关注此问题How to divide between groups of rows using dplyr?。
如果我有这个数据框:
id = c("a","a","b","b","c","c")
condition = c(0,1,0,1,0,1)
gene1 = sample(1:100,6)
gene2 = sample(1:100,6)
#...
geneN = sample(1:100,6)
df = data.frame(id,condition,gene1,gene2,geneN)
我希望按ID进行分组,并将条件== 0的行的值与条件== 1的行除以得到:
df[condition == 0,3:5]/ df[condition == 1,3:5]
#
gene1 gene2 geneN
1 0.2187500 0.4946237 0.3750000
3 0.4700000 0.6382979 0.5444444
5 0.7674419 0.5471698 2.3750000
我可以按如下方式使用dplyr:
df %>%
group_by(id) %>%
summarise(gene1 = gene1[condition == 0] / gene1[condition == 1],
gene2 = gene2[condition == 0] / gene2[condition == 1],
geneN = geneN[condition == 0] / geneN[condition == 1])
但我有例如100个变量如下。

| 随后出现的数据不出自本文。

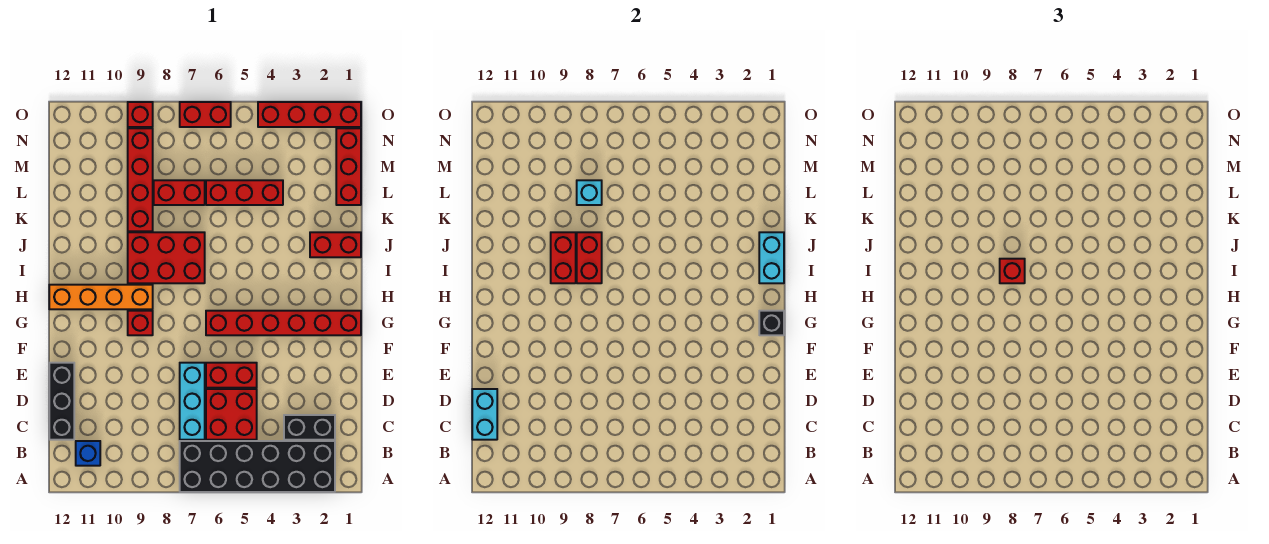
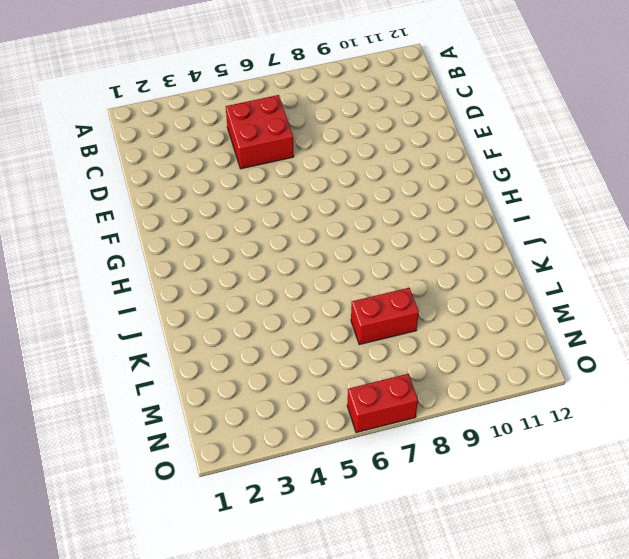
none -> black brick A2:B7 level 1
none -> blue brick B11 level 1
none -> black brick C2:C3 level 1

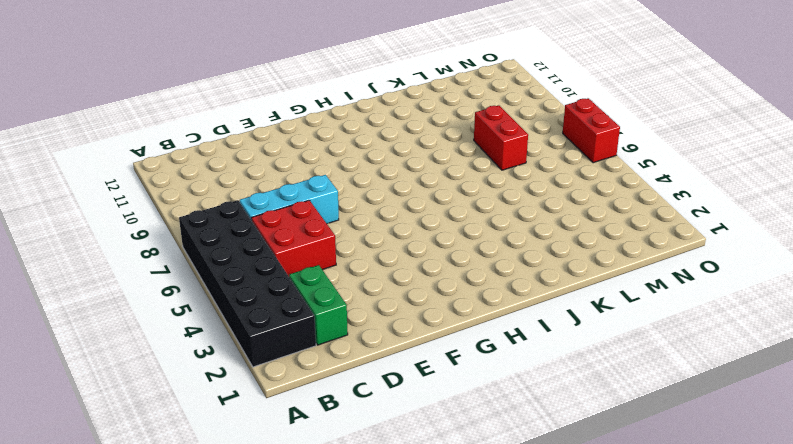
green brick C2:C3 level 1 -> black brick C2:C3 level 1
none -> blue brick B11 level 1
none -> black brick C12:E12 level 1
none -> red brick E5:E6 level 1

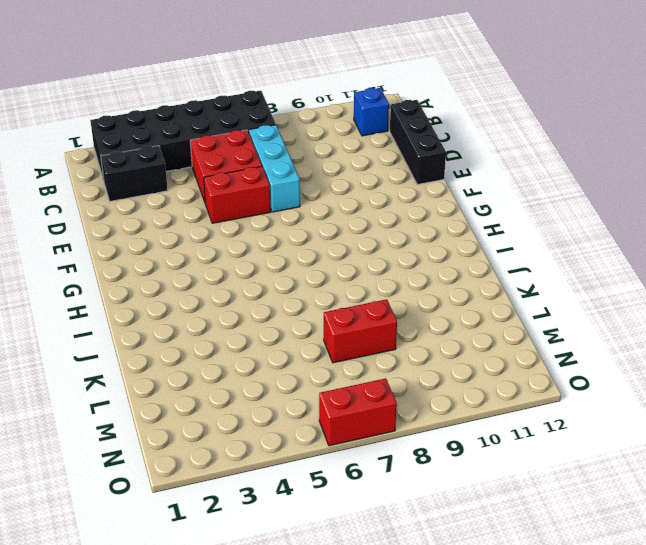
none -> red brick G1:G6 level 1
none -> red brick G9 level 1
none -> orange brick H9:H12 level 1

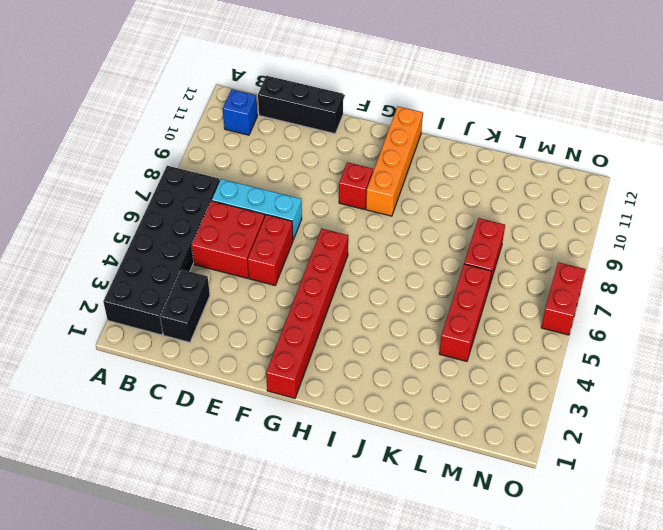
none -> red brick I7:J9 level 1
none -> red brick J1:J2 level 1
none -> red brick K9:N9 level 1

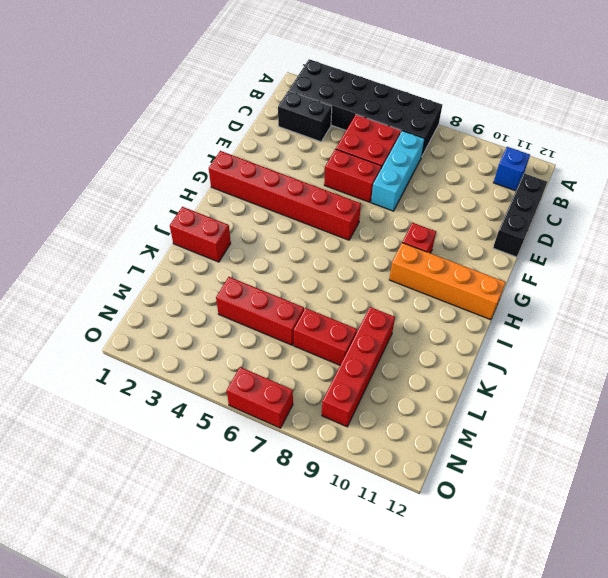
none -> red brick I7:J9 level 1
none -> red brick L1:N1 level 1
none -> red brick O1:O4 level 1

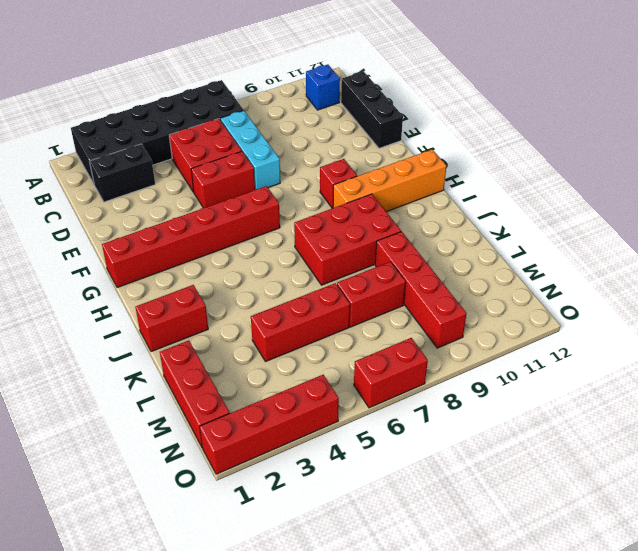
none -> red brick O9 level 1
none -> cyan brick C12:D12 level 2
none -> black brick G1 level 2

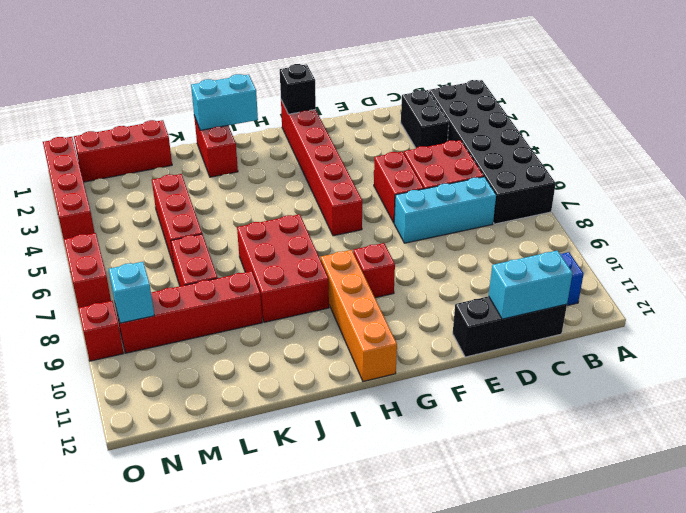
cyan brick N9 level 2 -> cyan brick L8 level 2
none -> red brick I8:J8 level 2
none -> red brick I9:J9 level 2
none -> red brick I8 level 3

如何在不必列出所有基因的情况下做到这一点。
id = c("a","a","b","b","c","c")
condition = c(0,1,0,1,0,1)
genes = matrix(1:600,ncol = 100)
df = data.frame(id,condition,genes)
答案 0 :(得分:3)
我们可以使用summarise_at将相同的操作应用于多列。
library(dplyr)
df2 <- df %>%
group_by(id) %>%
arrange(condition) %>%
summarise_at(vars(-condition), funs(first(.)/last(.))) %>%
ungroup()
df2
# # A tibble: 3 x 4
# id gene1 gene2 geneN
# <fct> <dbl> <dbl> <dbl>
# 1 a 0.524 2.28 0.654
# 2 b 1.65 0.616 1.38
# 3 c 0.578 2.00 2.17
答案 1 :(得分:1)
你可以尝试
df %>%
gather(k,v, -id, -condition) %>%
spread(condition, v) %>%
mutate(ratio=`0`/`1`) %>%
select(id, k, ratio) %>%
spread(k, ratio)
id gene1 gene2 geneN
1 a 0.3670886 0.5955056 1.192982
2 b 0.4767442 1.2222222 0.125000
3 c 18.2000000 2.0909091 6.000000
将您的数据用于set.seed(123)
答案 2 :(得分:0)
如果您的数据集已排序且没有异常,则可以使用purr::map_dfr:
df[paste0("gene",c(1,2,"N"))] %>% map_dfr(~.x[c(F,T)]/.x[c(T,F)])
# # A tibble: 3 x 3
# gene1 gene2 geneN
# <dbl> <dbl> <dbl>
# 1 0.1764706 1.323944 38.5000000
# 2 0.4895833 0.531250 0.3478261
# 3 0.3278689 2.705882 1.2424242
或其基本R等价物:
as.data.frame(lapply(df[paste0("gene",c(1,2,"N"))],function(x) x[c(F,T)]/x[c(T,F)]))
您可能需要绑定observations,我跳过此步骤,因为它不在预期的输出中。